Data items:

>> BEGIN

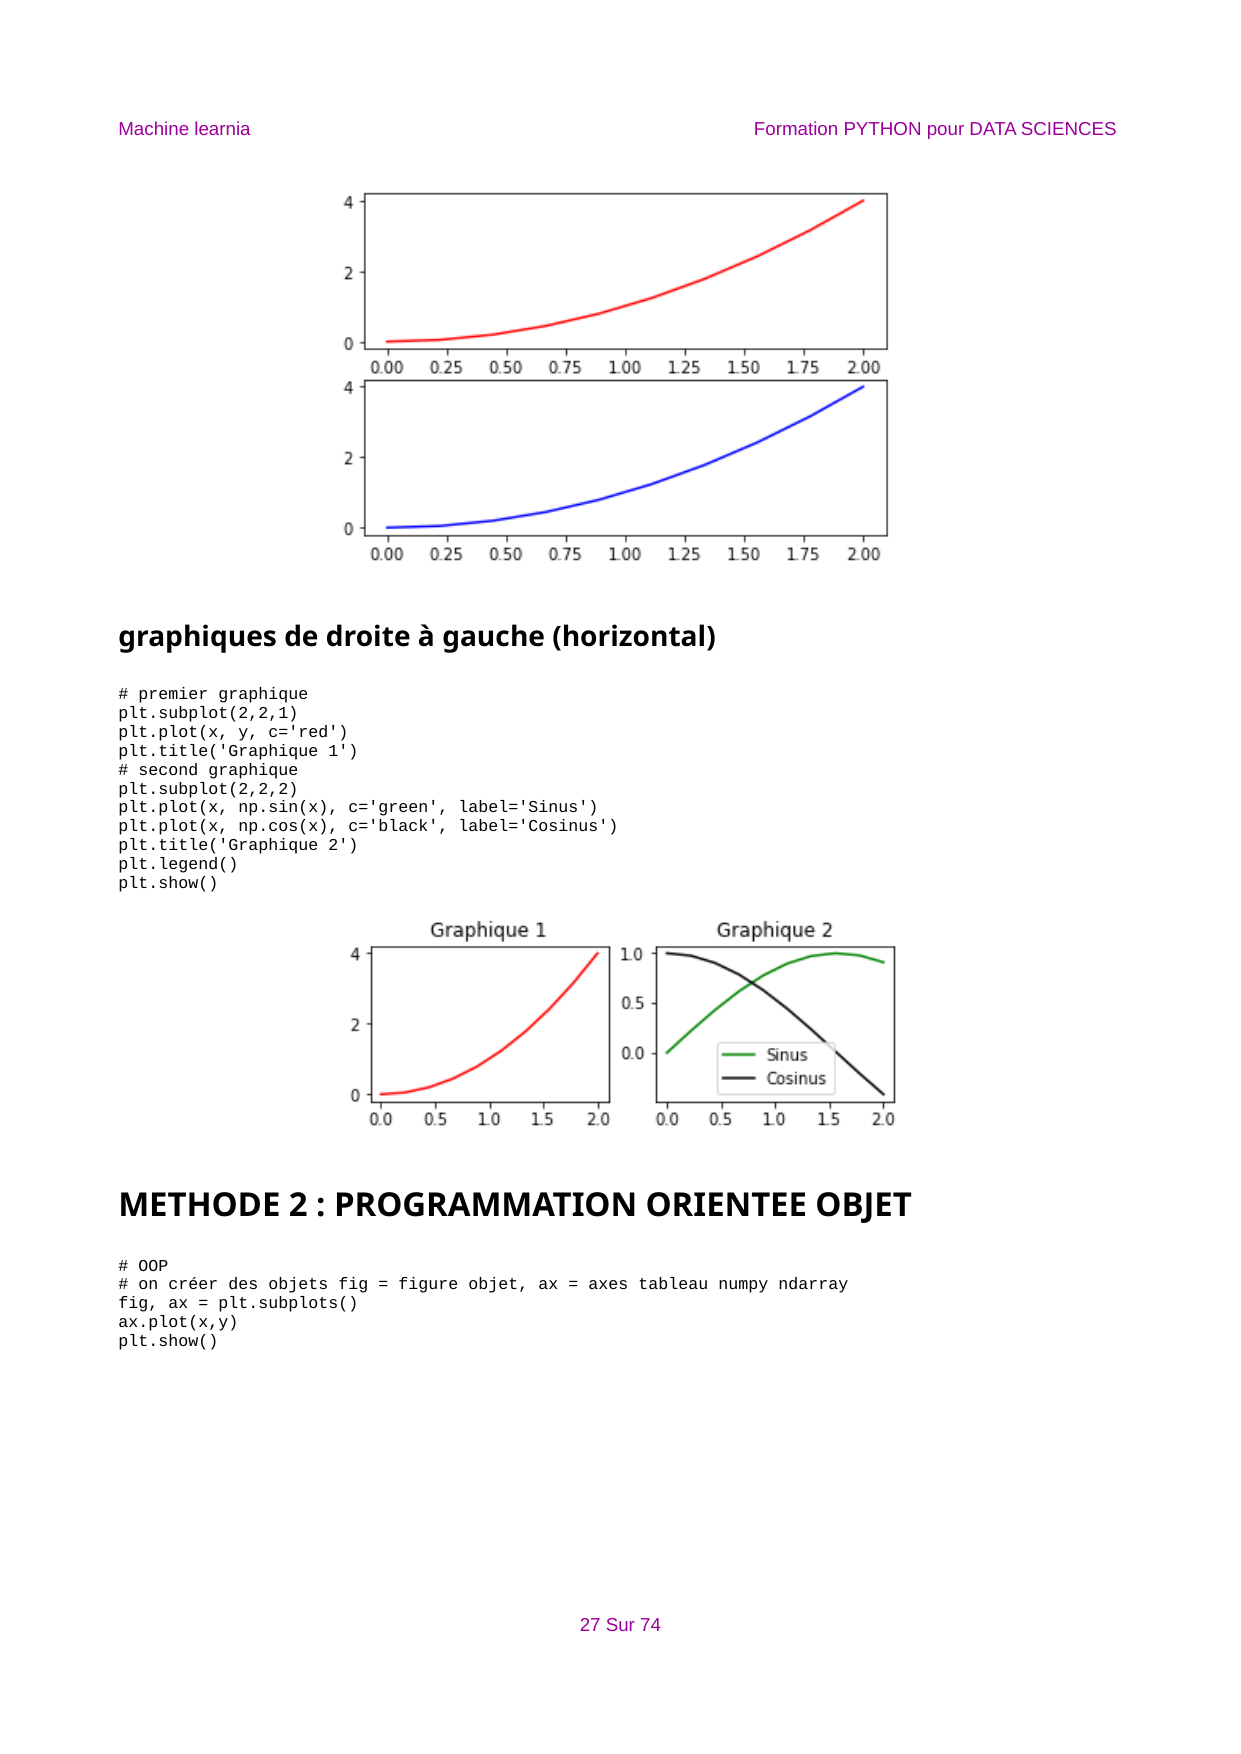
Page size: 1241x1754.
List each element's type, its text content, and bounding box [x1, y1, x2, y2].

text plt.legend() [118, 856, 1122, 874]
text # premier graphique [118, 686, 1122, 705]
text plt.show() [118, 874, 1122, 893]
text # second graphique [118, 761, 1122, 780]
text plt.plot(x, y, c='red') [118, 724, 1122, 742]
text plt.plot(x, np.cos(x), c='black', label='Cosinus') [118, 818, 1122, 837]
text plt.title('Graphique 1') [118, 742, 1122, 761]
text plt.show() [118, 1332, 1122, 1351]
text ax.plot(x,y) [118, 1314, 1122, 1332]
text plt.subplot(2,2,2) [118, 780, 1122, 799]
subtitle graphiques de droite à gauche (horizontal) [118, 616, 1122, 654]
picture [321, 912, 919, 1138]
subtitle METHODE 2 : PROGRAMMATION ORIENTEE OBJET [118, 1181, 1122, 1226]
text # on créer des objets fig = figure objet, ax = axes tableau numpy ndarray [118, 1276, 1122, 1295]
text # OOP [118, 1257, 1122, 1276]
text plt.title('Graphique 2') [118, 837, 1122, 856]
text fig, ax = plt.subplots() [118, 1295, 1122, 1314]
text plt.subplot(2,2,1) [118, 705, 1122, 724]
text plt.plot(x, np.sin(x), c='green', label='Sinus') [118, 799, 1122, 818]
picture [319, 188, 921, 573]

>> END

→ **TASK BRIEF**: Retype the entries word for word, beginning with the line that contains "text plt.legend() [118, 856, 1122, 874]" and continuing through the line that contains "subtitle METHODE 2", with both of those lines included.

→ **EXERCISE RESULT**:
text plt.legend() [118, 856, 1122, 874]
text # premier graphique [118, 686, 1122, 705]
text plt.show() [118, 874, 1122, 893]
text # second graphique [118, 761, 1122, 780]
text plt.plot(x, y, c='red') [118, 724, 1122, 742]
text plt.plot(x, np.cos(x), c='black', label='Cosinus') [118, 818, 1122, 837]
text plt.title('Graphique 1') [118, 742, 1122, 761]
text plt.show() [118, 1332, 1122, 1351]
text ax.plot(x,y) [118, 1314, 1122, 1332]
text plt.subplot(2,2,2) [118, 780, 1122, 799]
subtitle graphiques de droite à gauche (horizontal) [118, 616, 1122, 654]
picture [321, 912, 919, 1138]
subtitle METHODE 2 : PROGRAMMATION ORIENTEE OBJET [118, 1181, 1122, 1226]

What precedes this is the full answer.